Officials On Alert for Increased Driving Deaths, Grill Fires Memorial Day thru Labor Day
This Memorial Day comes after one of the deadliest summers on record for Minnesota Motorists.
DULUTH, Minn.- As many get ready to break out the grills and coolers this Memorial Day weekend, it comes in the shadow of one of the deadliest years on record for Minnesota roads last year. So officials are making sure everyone has a safe holiday, behind the wheel and at home.
Memorial Day weekend kicks off the 100 most traveled days of the year, but according to state troopers, it’s also the 100 deadliest days on Minnesota roads.
“When the temperatures kind of increase and the roads are clear and it’s nice out people tend to make a little more riskier decisions when they’re behind the wheel,” said Lt. Gordon Shank. “That’s what we’ve noticed and we see those drivers that are going over 100 mph or someone that’s made the decision to drive after having too much to drink.”
So far this year there have been 124 traffic fatalities.
But this season’s coming after the deadliest in 14 years — 167 motorists died in the summer of 2021 alone.
“While we’re seeing positive trends here this year we have a lot of work to do,” Lt. Shank said.
“We continue to see these crashes and these things happen and it takes a toll on our troopers and it’s hard to break that news to the family,” he said.
The State Patrol’s Highway Enforcement for Aggressive Traffic or HEAT patrols will be laser-focused on speed and criminal activity this summer. Troopers will also be on the roads in force monitoring motorists’ seat belts.
“It’s a team effort. We can’t enforce our way out of it,” said the Lieutenant. “We can write citations, warnings all day to motorists on the roadways but ultimately it’s a group effort we need people to speak up.”
While law enforcement is on high alert for the 100 deadliest driving days to kickoff this weekend, Memorial Day is also the start of another safety concern for firefighters.
“We definitely see more grilling-related calls it’s the start of the season and people forget how to do it safely,” said Superior Fire Asst. Chief Howard Huber.
Barbecuers should fire up their grills 15 feet away from any structure. But according to AC Huber, it’s not just the flames they should pay attention to.
“The biggest thing we see when people bring out their grills is they don’t realize how dangerous the ashes are from the grill. Usually, when we have a fire it’s because of ashes that weren’t disposed of properly that even 2-3 days later it can find some oxygen and start a fire.”

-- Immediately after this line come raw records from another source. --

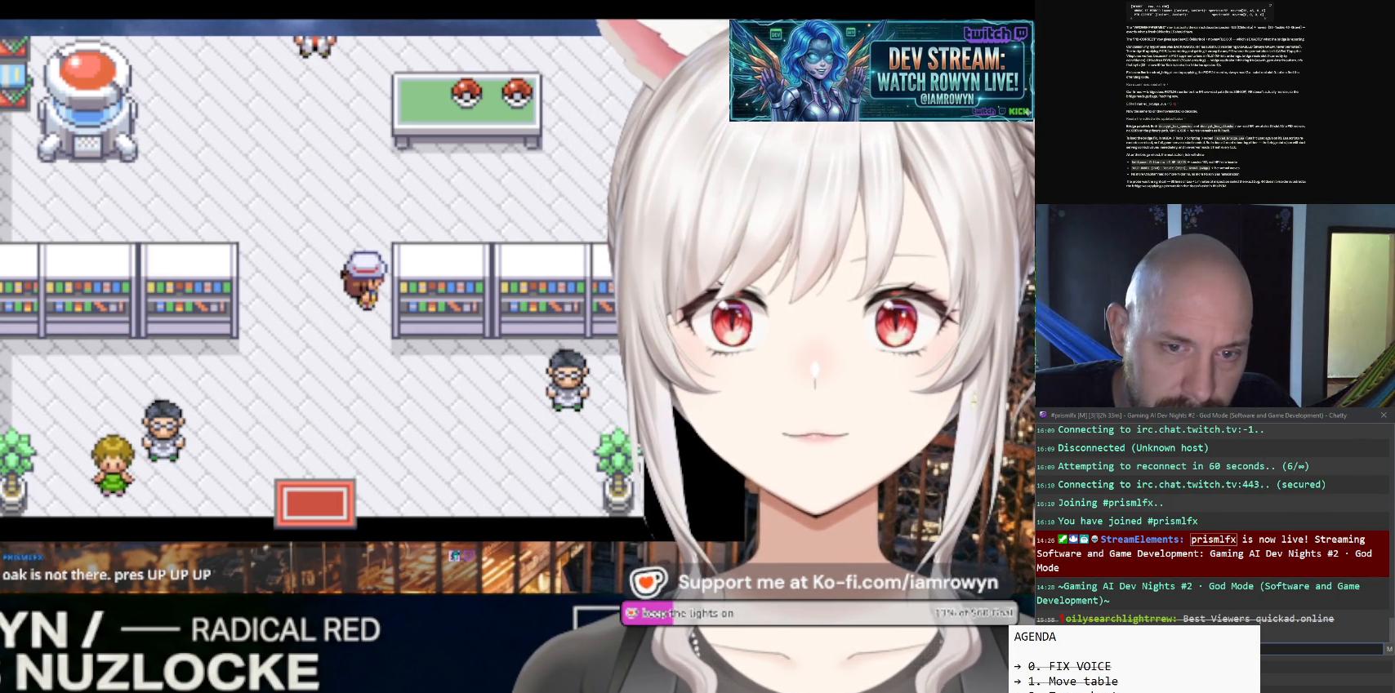
{"buttons": ["DPAD_RIGHT"], "events": []}
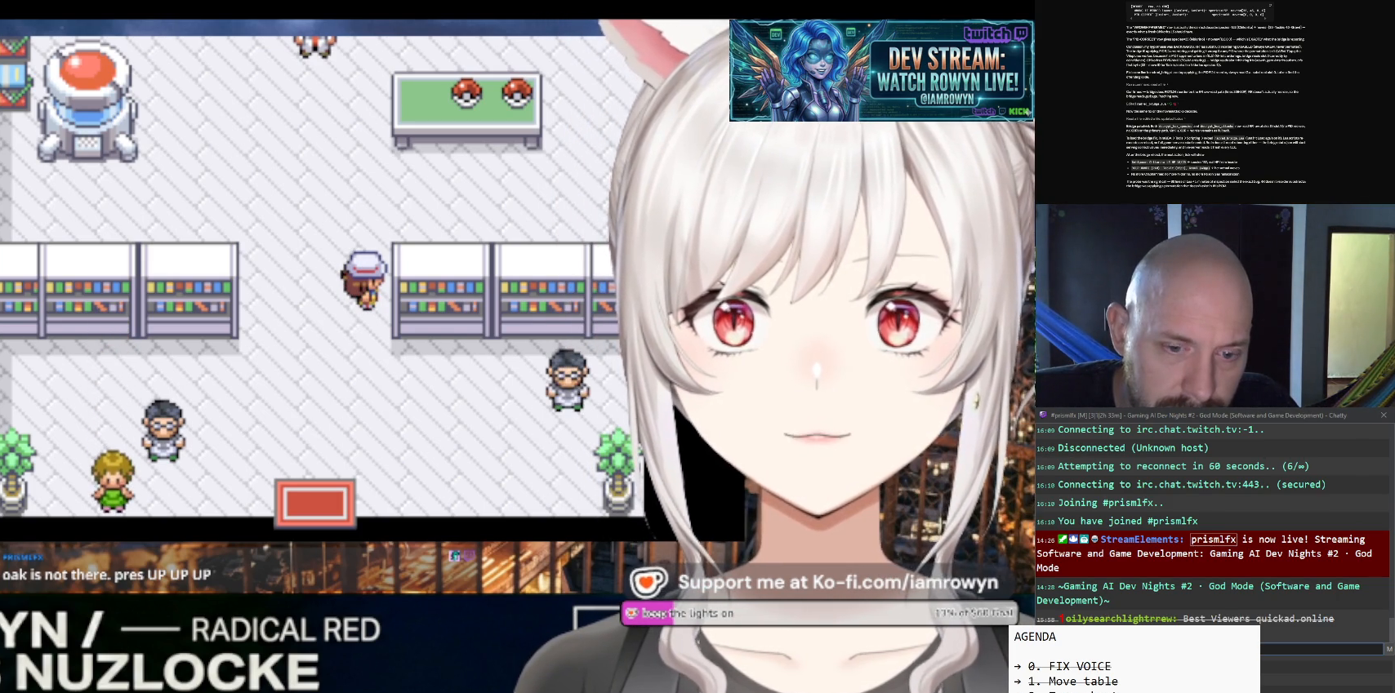
{"buttons": ["DPAD_RIGHT"], "events": []}
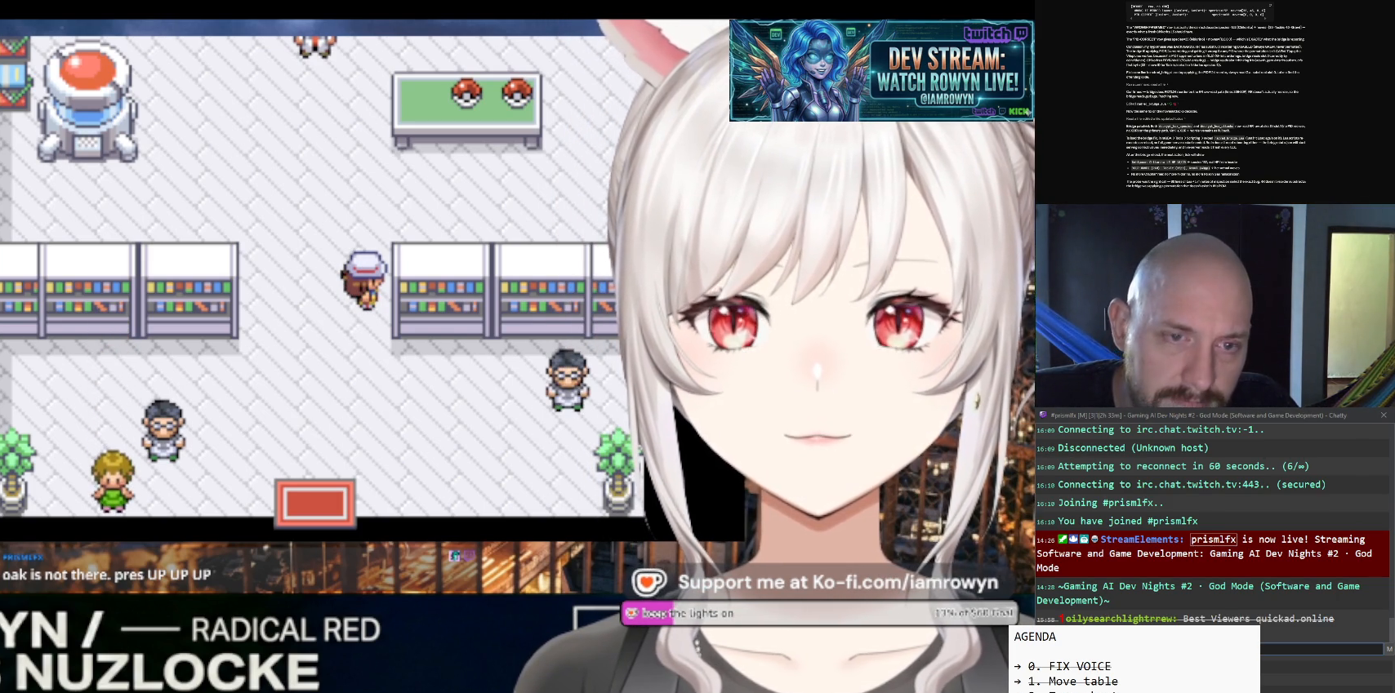
{"buttons": ["DPAD_RIGHT"], "events": []}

Ashes should be completely soaked and thrown out in metal containers or fire rings.
Memorial Day through Labor Day is the 100 busiest days for firefighters, too. And alcohol seems to cause danger at home as well as on the roads.
“One common factor we see in a lot of the calls we go on in this time of year, they’re related to irresponsible drinking,” said the Assistant Chief.
So make sure responsibility and safety are next to the burgers on your holiday checklist.
“We want people to have a great time enjoy the weekend the long weekend spend it with your friends, family, however you choose to spend it just make sure you do it safely and we can get to where we want to go safely and we can get home safely,” Lt. Shank said.